По дороге к станции я прохожу мимо заросшего Холма, когда слышу оклик: — Кассия Рейес? — спрашивает работница. Ее одежда на коленях заляпана грязью, как и у моей мамы, когда она погружается в работу. Совсем молодая девушка, на несколько лет старше меня, в руке она держит саженцы с длинными переплетенными корнями. Интересно, на посадку несет или выкорчевала?
— Да? — отвечаю я.
— Мне нужно поговорить с тобой, — говорит она. Из-за ее спины появляется мужчина. Они примерно одного возраста, и что-то подсказывает мне, что Они могли бы быть отличной Парой. Мне никогда не позволялось взбираться на Холм, и я оглядываюсь на буйно разросшийся лес за спинами рабочих. Интересно, каково это — побывать в таком диком месте?

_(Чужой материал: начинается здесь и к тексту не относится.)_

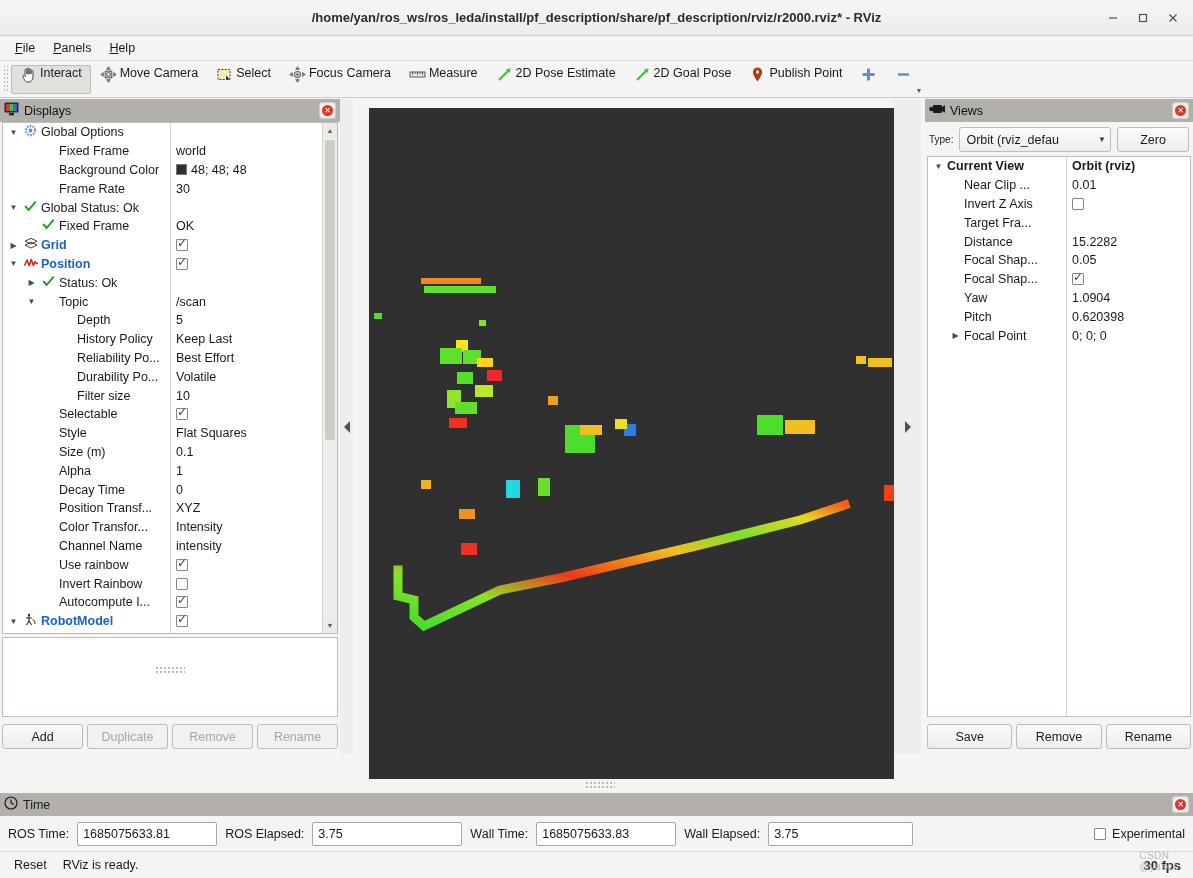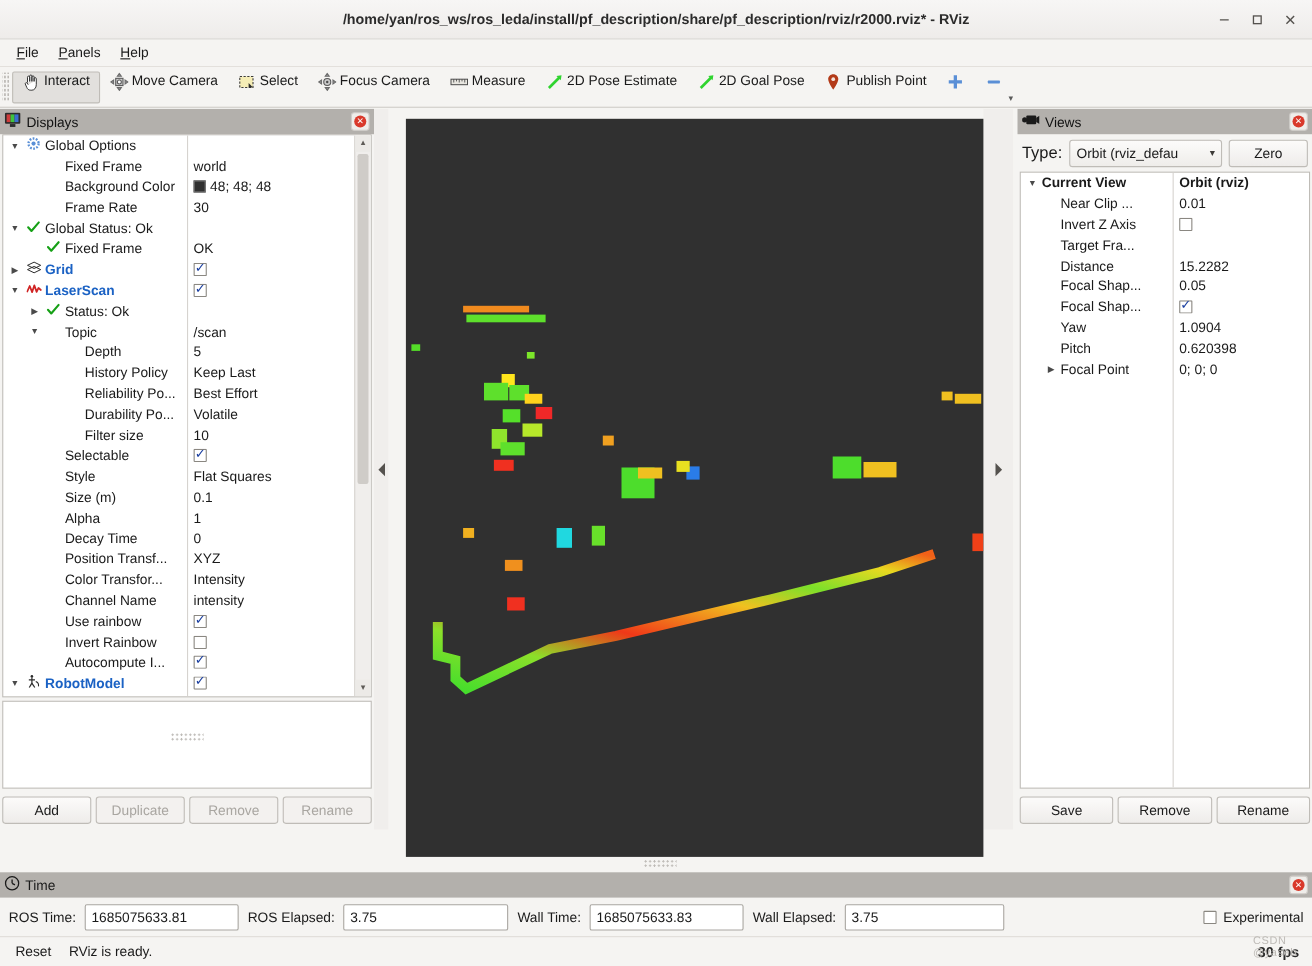--- a/index.html
+++ b/index.html
@@ -176,21 +176,21 @@
   #viewport svg { display: block; }
 
   
   #views-panel {
     position: absolute; left: 925px; top: 99px; width: 268px; height: 655px;
     background: #f5f4f2; display: flex; flex-direction: column;
   }
   .type-row {
     display: flex; align-items: center; gap: 6px; padding: 5px 4px 4px 4px;
   }
-  .type-row .lbl { font-size: 15px; }
+  .type-row .lbl { font-size: 10px; }
   .combo {
     flex: 1; height: 25px; background: linear-gradient(#fcfbfa,#efedea);
     border: 1px solid #bfbcb7; border-radius: 3px;
     display: flex; align-items: center; padding: 0 4px 0 6px;
     font-size: 12.5px; overflow: hidden; white-space: nowrap;
   }
   .combo .cv { flex: 1; overflow: hidden; }
   .combo .caret { font-size: 8px; color: #3c3a37; }
   .views-tree {
     flex: 1; margin: 0 2px; background: #fff; border: 1px solid #bfbcb7;
@@ -475,21 +475,21 @@
             <span class="vl">
               <span class="chk on"></span>
             </span>
           </div>
           <div class="trow">
             <span class="nm" style="width:167px;padding-left:4px;">
               <span class="twist">▼</span>
               <span class="tico"><svg width="14" height="13" viewBox="0 0 14 13">
                   <path d="M0.8 9 L3 4 L5.2 9.6 L7.2 3.4 L9.3 9.3 L11 5.8 L13.2 7.6" fill="none" stroke="#d02424" stroke-width="1.6" stroke-linejoin="round" stroke-linecap="round"></path>
                 </svg></span>
-              <span class="label-blue">LaserScan</span>
+              <span class="label-blue">Position</span>
             </span>
             <span class="vl">
               <span class="chk on"></span>
             </span>
           </div>
           <div class="trow">
             <span class="nm" style="width:167px;padding-left:22px;">
               <span class="twist">▶</span>
               <span class="tico"><svg width="13" height="13" viewBox="0 0 13 13">
                   <path d="M1.6 6.6 L4.6 10 L11.3 2.2" fill="none" stroke="#16a016" stroke-width="1.9" stroke-linecap="round" stroke-linejoin="round"></path>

— Нам нужно, чтобы ты отсортировала кое-что для нас, — говорит мужчина.
— Простите, — я возобновляю шаг. — Я сортирую только на работе. — Они не чиновники, и даже не мои начальники или руководители. Это не положено по протоколу, и я не буду нарушать правила ради незнакомцев.
— Это может помочь твоему дедушке, — говорит девушка.
И я останавливаюсь.
— Кассия? — спрашивает Ксандер. — С тобой все в порядке?
— Да, — отвечаю я. Я все еще смотрю на свою руку, желая, чтобы я могла сжать ее посильнее вокруг оставшейся части воспоминания. Я знаю, что это относится к потерянному дню красного сада. Я уверена в этом, хотя и не могу сказать, почему.
Ксандер, похоже, собирается сказать что-то еще, но дети снова возвращаются в своей игре, нарезая круги вокруг деревенского камня. Они громко смеются, как и полагается детям. Маленькая девочка улыбается Ксандеру, и он улыбается в ответ, протягивая руку, чтобы прикоснуться к ее крылу, но девочка не вовремя уворачивается, и он ловит воздух.